Rumors send thousands fleeing in India

Why are people fleeing their homes in India?
Why are people fleeing their homes in India?


    Why are people fleeing their homes in India?


Why are people fleeing their homes in India? 03:14

Story highlights

  • As many as 7,000 people have fled, an official said
  • Ethnic violence and rioting erupted in Indian state of Assam in July
  • "We will do everything to provide security," India's prime minister says

Indian authorities called for calm Friday after panicked people from northeastern India fled cities across the country in fear of retaliatory attacks.

Students and workers from the northeastern state of Assam say they received text messages threatening retribution for ethnic violence that has gripped their state in recent weeks.

The texts prompted as many as 7,000 people to flee cities, including Mumbai, Pune, Hyderabad, Pune and Bangalore, India's technology hub.

Indian authorities banned mass text messages Friday, the Home Ministry said.

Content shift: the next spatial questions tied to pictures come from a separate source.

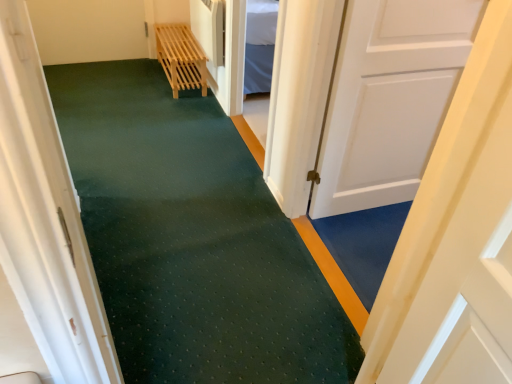
Question: Can you confirm if white matte door at center, placed as the first door when sorted from left to right, is thinner than white matte door at right, which appears as the first door when viewed from the right?

Choices:
 (A) no
 (B) yes

Answer: (A)

Question: Can you confirm if white matte door at center, placed as the first door when sorted from left to right, is wider than white matte door at right, which is the 2th door in left-to-right order?

Choices:
 (A) no
 (B) yes

Answer: (B)

Question: Does white matte door at center, placed as the first door when sorted from left to right, have a lesser height compared to white matte door at right, which is the 2th door in left-to-right order?

Choices:
 (A) no
 (B) yes

Answer: (A)

Question: From the image's perspective, is white matte door at center, placed as the first door when sorted from left to right, on white matte door at right, which appears as the first door when viewed from the right?

Choices:
 (A) no
 (B) yes

Answer: (A)

Question: Can you confirm if white matte door at center, placed as the first door when sorted from left to right, is positioned to the left of white matte door at right, which is the 2th door in left-to-right order?

Choices:
 (A) yes
 (B) no

Answer: (A)

Question: Is white matte door at center, the second door viewed from the right, turned away from white matte door at right, which is the 2th door in left-to-right order?

Choices:
 (A) no
 (B) yes

Answer: (B)

Question: Is white matte door at right, which is the 2th door in left-to-right order, in contact with light wood slatted bench at upper center?

Choices:
 (A) yes
 (B) no

Answer: (B)

Question: Can you confirm if white matte door at right, which appears as the first door when viewed from the right, is positioned to the right of light wood slatted bench at upper center?

Choices:
 (A) yes
 (B) no

Answer: (A)

Question: Does white matte door at right, which appears as the first door when viewed from the right, have a larger size compared to light wood slatted bench at upper center?

Choices:
 (A) yes
 (B) no

Answer: (B)

Question: From a real-world perspective, does white matte door at right, which is the 2th door in left-to-right order, stand above light wood slatted bench at upper center?

Choices:
 (A) no
 (B) yes

Answer: (B)

Question: Is white matte door at right, which appears as the first door when viewed from the right, positioned before light wood slatted bench at upper center?

Choices:
 (A) no
 (B) yes

Answer: (B)

Question: Is white matte door at right, which is the 2th door in left-to-right order, taller than light wood slatted bench at upper center?

Choices:
 (A) no
 (B) yes

Answer: (B)

Question: Considering the relative sizes of light wood slatted bench at upper center and white matte door at center, the second door viewed from the right, in the image provided, is light wood slatted bench at upper center thinner than white matte door at center, the second door viewed from the right,?

Choices:
 (A) no
 (B) yes

Answer: (A)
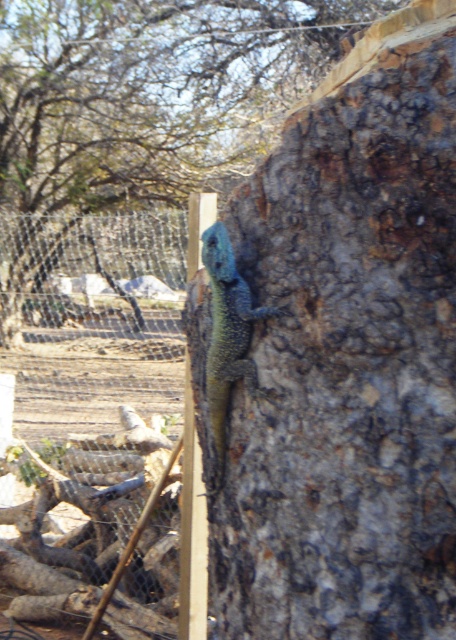
You are a zookeeper who needs to place a new feeding station between the smooth bark tree trunk at center and the wire mesh fence at left. The feeding station requires a minimum of 10 feet of space to be safely placed. Based on the scene, can you safely install the feeding station in this area?

The smooth bark tree trunk at center is 8.76 feet from the wire mesh fence at left. Since the required space for the feeding station is 10 feet, the distance between them is insufficient. Therefore, the feeding station cannot be safely installed in this area.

For the next 15 days, Indians can no longer send more than five texts at a time.

Prime Minister Manmohan Singh told parliament that he did not want to assign blame but the rumors were an attack on India's unity and integrity.

"I would urge this house to send a message loud and clear to all the people of the northeast residing in different parts of the country that our people are one, that we will do everything to provide security to the people of the northeast residing in various parts of the country," Singh said.

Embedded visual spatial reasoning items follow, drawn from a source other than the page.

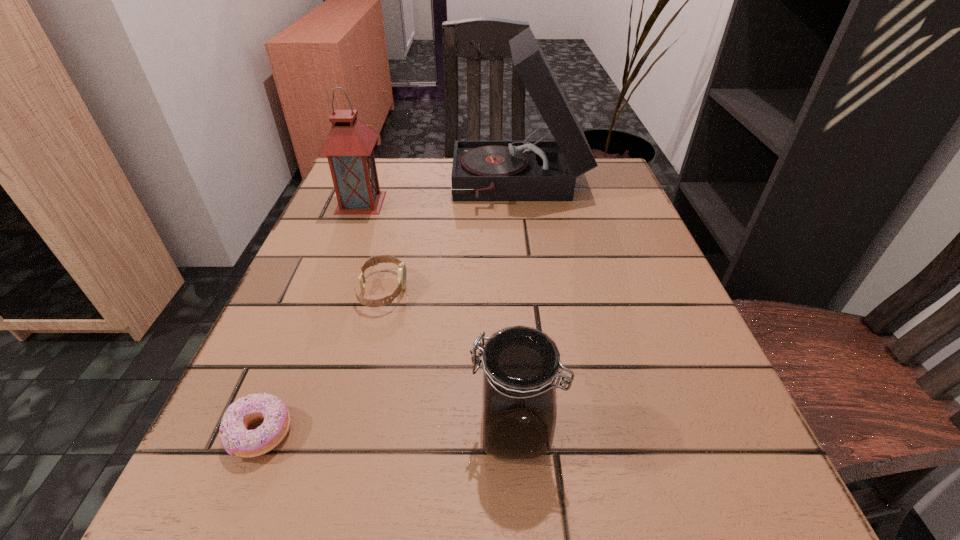
Locate an element on the screen. the tallest object is located at coordinates (525, 170).

At what (x,y) coordinates should I click in order to perform the action: click on the second tallest object. Please return your answer as a coordinate pair (x, y). Image resolution: width=960 pixels, height=540 pixels. Looking at the image, I should click on (349, 145).

This screenshot has width=960, height=540. I want to click on the third tallest object, so click(x=520, y=364).

Locate an element on the screen. The width and height of the screenshot is (960, 540). the third farthest object is located at coordinates (374, 260).

This screenshot has height=540, width=960. I want to click on watch, so click(374, 260).

Image resolution: width=960 pixels, height=540 pixels. Find the location of `doughnut`. doughnut is located at coordinates (236, 439).

Image resolution: width=960 pixels, height=540 pixels. Find the location of `blank space located 0.210m on the front-facing side of the phonograph_record`. blank space located 0.210m on the front-facing side of the phonograph_record is located at coordinates (366, 186).

The height and width of the screenshot is (540, 960). Find the location of `vacant space located 0.240m on the front-facing side of the phonograph_record`. vacant space located 0.240m on the front-facing side of the phonograph_record is located at coordinates (353, 186).

Where is `free spot located on the front-facing side of the phonograph_record`? This screenshot has width=960, height=540. free spot located on the front-facing side of the phonograph_record is located at coordinates (346, 186).

Identify the location of vacant space located 0.170m on the front of the second tallest object. (337, 265).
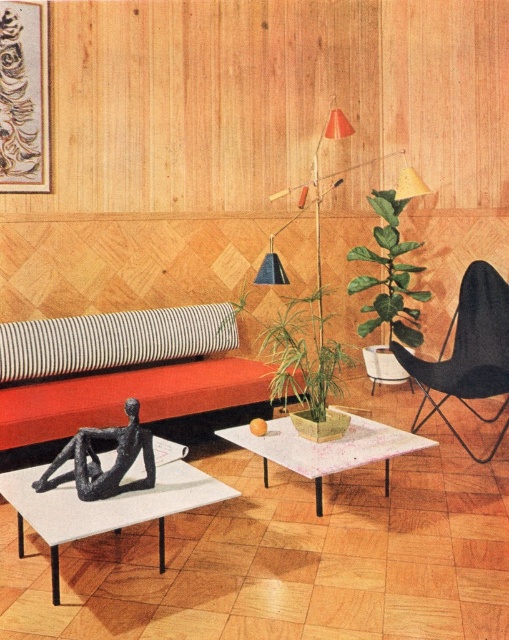
Question: Does white striped cushion at center have a lesser width compared to speckled white table at center?

Choices:
 (A) no
 (B) yes

Answer: (A)

Question: Which is farther from the metallic/textured floor lamp at center?

Choices:
 (A) metallic gray table at center
 (B) green leafy plant at center
 (C) green leafy plant at upper right
 (D) black matte armchair at right

Answer: (A)

Question: Which point is farther to the camera?

Choices:
 (A) (321, 326)
 (B) (491, 276)
 (C) (48, 358)
 (D) (319, 381)

Answer: (B)

Question: Among these objects, which one is farthest from the camera?

Choices:
 (A) green leafy plant at center
 (B) white striped cushion at center

Answer: (B)

Question: Does matte orange couch at center appear on the right side of black matte sculpture at lower left?

Choices:
 (A) yes
 (B) no

Answer: (B)

Question: Where is green leafy plant at center located in relation to green leafy plant at upper right in the image?

Choices:
 (A) right
 (B) left

Answer: (B)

Assam's latest episode of violence erupted after two Muslim boys were shot July 19 by members of the indigenous Bodo tribe, according to J.N. Choudhury, the state's director general of police.

Muslims retaliated by killing four Bodos. That triggered widespread rioting.

Since then, police say at least 80 people have died and more than 300,000 people have been displaced.

The Bodos are Bengali tribals from Bangladesh who migrated to India decades ago; many were brought by the British as laborers.

Now, the Bodos fear being marginalized by the increasing number of Muslims, who have much more recently crossed the border illegally from Bangladesh, and would like to carve out a state of their own in Assam.